Dutch Limit Derivative Sales to Social Housing in Wake of Losses
The Netherlands placed greater restrictions on banks’ derivative sales to affordable-housing providers after Stichting Vestia Groep unwound billions of euros of soured interest-rate swaps at a loss this year.
Housing associations will only be permitted to purchase so- called payer swaps and interest-rate caps from Oct. 1, Interior Minister Liesbeth Spies said in a statement on the ministry’s website today. They can only buy derivatives from banks that agree to consider them non-professional investors, she said.
Vestia, which owns 89,000 homes and is based in Rotterdam, lost 1.3 billion euros ($1.6 billion) of collateral as part of a deal reached in June to unwind derivatives and repay 700 million euros to nine banks, including Citigroup Inc. (C) and Deutsche Bank AG. (DBK) The agreement stopped the organization from having to post more collateral if interest rates kept falling.
Spies “wants to prevent corporations taking irresponsible risks in future,” according to the statement. “Vestia struggled with big liquidity issues as it had to add collateral to the bank because of dropping interest rates. It also speculated with complex derivative products.”
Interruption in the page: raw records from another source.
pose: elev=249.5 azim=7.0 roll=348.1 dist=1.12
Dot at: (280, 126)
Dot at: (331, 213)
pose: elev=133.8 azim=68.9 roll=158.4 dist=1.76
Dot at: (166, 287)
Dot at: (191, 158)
The Netherlands has about 400 housing organizations, of which 162, excluding Vestia, had 17.9 billion euros in derivative contracts as of Dec. 31, a supervisory body said on June 4. That compared with lending of 62.2 billion euros. Vestia alone had amassed interest-rate swaps with a value of 22 billion euros, compared with 6.1 billion euros of loans, the organization said in February.
Housing organizations using derivatives will be forced to maintain a buffer that allows them to handle an interest-rate drop of two percentage points, Spies said.
Payer swaps, contracts in which a housing firm pays a fixed rate on loan while receiving a variable rate, will be capped at a duration of 10 years, Spies said. Interest-rate caps provide insurance that limits interest payments to a certain maximum.